I swear, I've gambled more in NY then I ever did in Vegas.
Well, my favorite season is almost here. I'll be turning 44 just as the leaves will be turning red, gold and orange. I'm trying to think about words of wisdom I could share about my 44 years of gracing the planet with my presence. But, moreso, I'm thinking about driving up to Salem to get the full effect of Autumn and Halloween. Ooops. There I go, again, making millions. Haha!
Oh well. I just spend my money differently than some. I'd rather have experiences than materialistic things. I'd rather have memories instead of Botox.
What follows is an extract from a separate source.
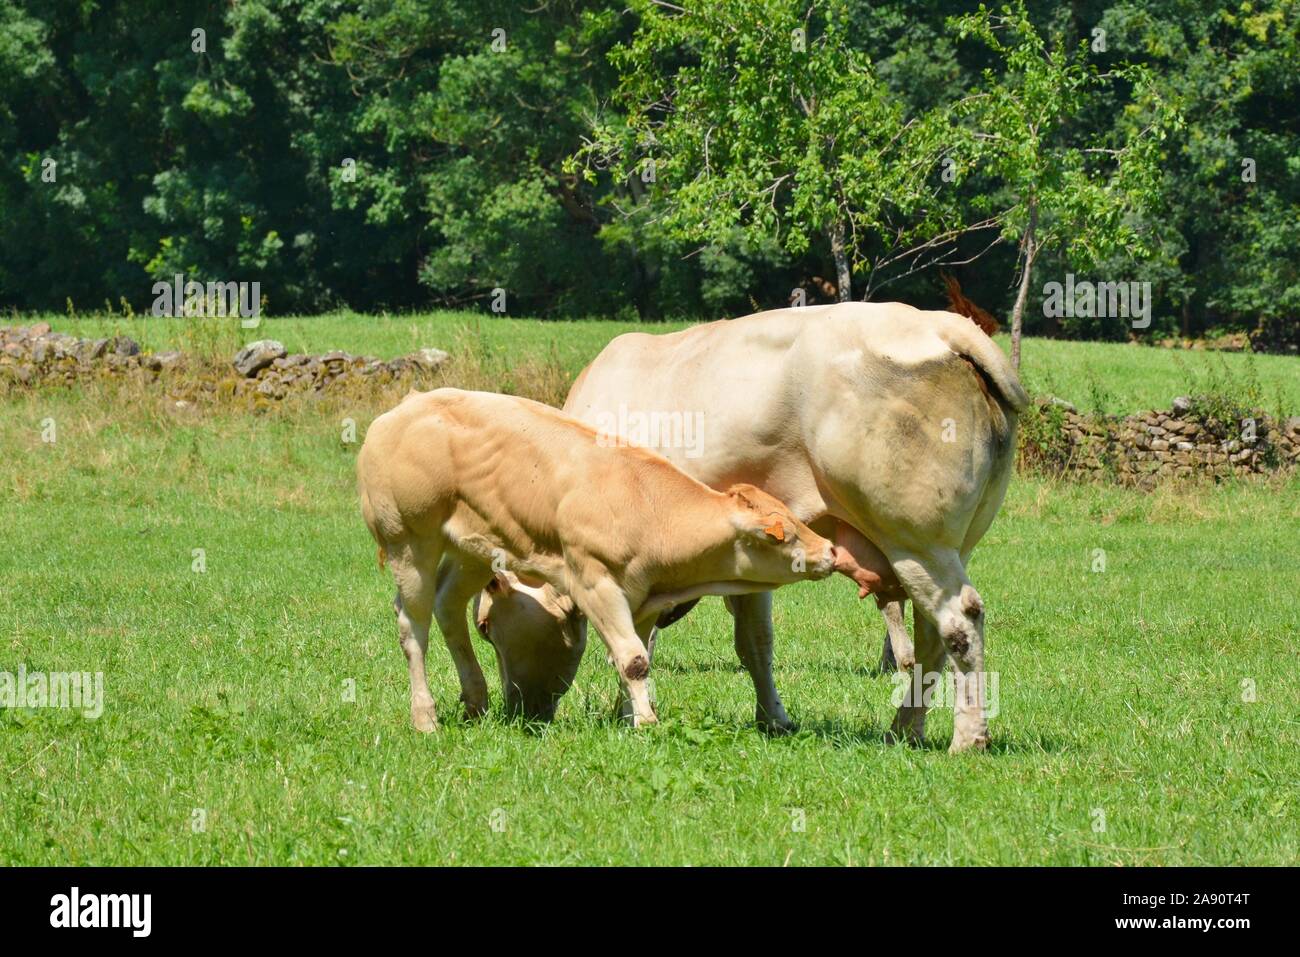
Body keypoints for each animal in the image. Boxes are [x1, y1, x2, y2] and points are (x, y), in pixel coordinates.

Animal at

I'd rather have pictures then gold and silver. That's just how I am. I want to live. Even if that means I have to eat Ramen. You can make some amazing shit with Ramen, anyway. Plus, I need to lose some weight.
Speaking of fat....I've gained 13 pounds since June! My effing Diabetes and Thyroid are continuously screwing with me. I wish I had money for a cupcake though. Slurp.
Truth is....I'm fat, broke and happy.
But, please, do continue with these visions of fabulosity. Kinda makes me feel good about myself believing that I'm rich and successful.....as I'm drinking Walmart water and pondering my holey, stained, thrift store jeans.